Thursday, March 19, 2009
Behind The Scoreboard
Tigers deserved number one seed
All the mysteries swirling around this year’s NCAA championship field were solved. Well, if solved seems a bit much, all the selections were made known to a vast number of hopefuls. There were quite a few crying towels used, one can be sure. The broadcast media was overflowing with speculation all day about the possible “ins” and “outs.”
Mike Slive, the commissioner of the SEC and also the chairman of the NCAA Selection Committee (this year), stated in his live interview that there were bound to be some disappointments. He went on to say the committee tried to be completely fair in the process. One can be sure that some of the “bubble teams” would be reluctant to agree.
Yours truly was surprised that of the four number one seeds across the four regions the Memphis Tigers were not among the elite handful. Taking the number one place overall was Rick Pitino’s Louisville Cardinals. Louisville will lead the Midwest Region and will await the winner of the “play-in” game between Alabama State and Morehead. Last season the Cardinals were the number three in the East.
Pick number two for a one was Pittsburgh. The Panthers will lead the East. The third overall was University of North Carolina. The Tar Heels, who have more number one selections than anyone, head up the South Region. They will open up against Radford. The final one was Connecticut. They will start the West Region. The Huskies’ two championships were both won out of the West.

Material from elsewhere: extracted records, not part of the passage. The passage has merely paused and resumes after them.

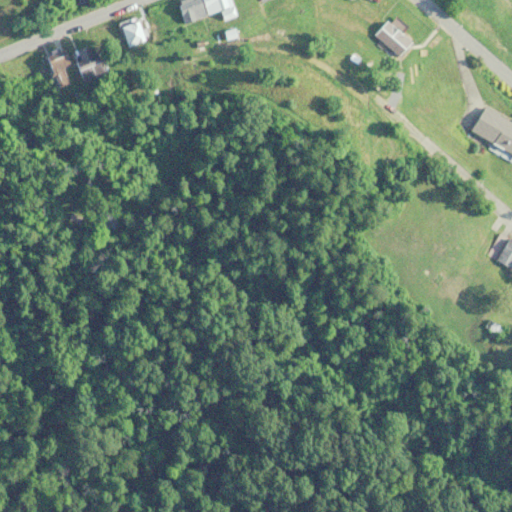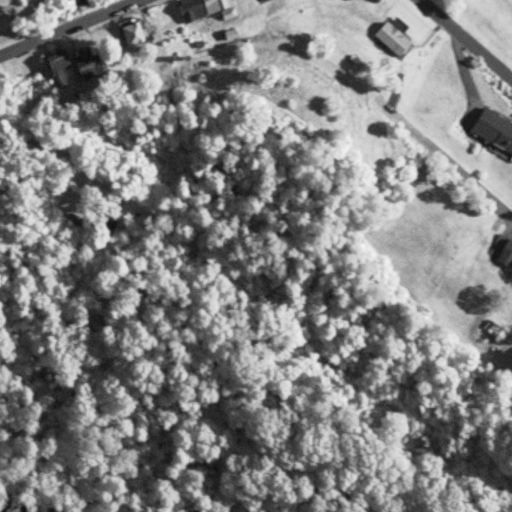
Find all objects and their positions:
building: (259, 0)
building: (362, 0)
building: (202, 8)
road: (270, 20)
building: (81, 64)
building: (53, 65)
building: (492, 130)
road: (452, 172)
building: (102, 217)
building: (500, 250)
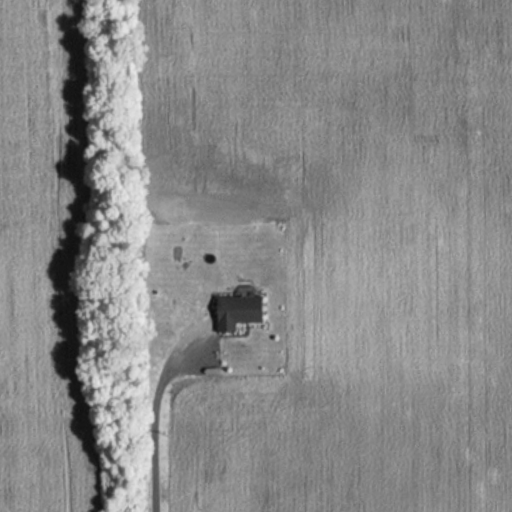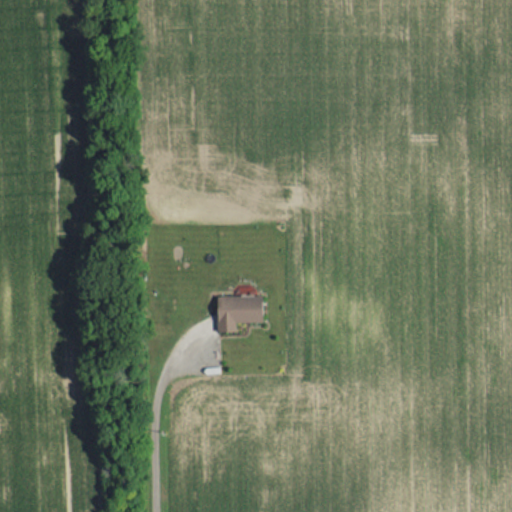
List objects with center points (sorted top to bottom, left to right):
building: (236, 313)
road: (157, 423)
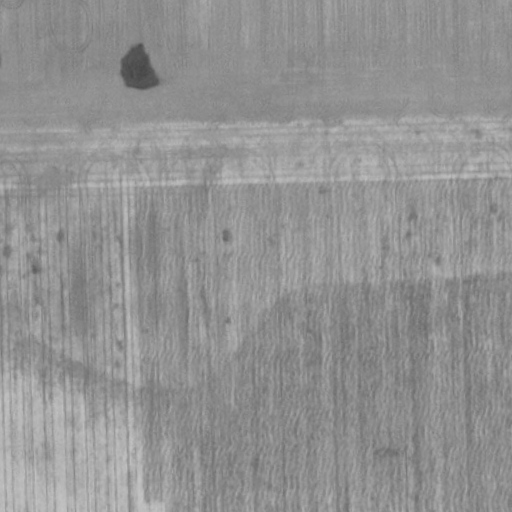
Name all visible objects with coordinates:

Maybe UConn deserves the rank after playing in the marathon game with Syracuse, which used six overtimes and lasted almost four hours (the second longest game in NCAA history). However, they lost, so should the Orangemen have been number one? They got a three berth in the South.
The SEC slid three teams into the mix, down from five last season. The Bullies of Mississippi State locked up the automatic bid after winning the SEC tourney. The other two teams are LSU and Tennessee, the former in the South and the latter in the East.
The Memphis Tigers, statistically speaking, are the best team, period – more wins in a four-year period (135) than any team in NCAA history and the best season record, including any of the one seeds. And the list of accolades goes on.
Thirty-one of the slate of 65 were automatics and 34 were at large (selected by the committee) bids.
Is the selection process fair? Sure it is. The NCAA Selection Committee says so.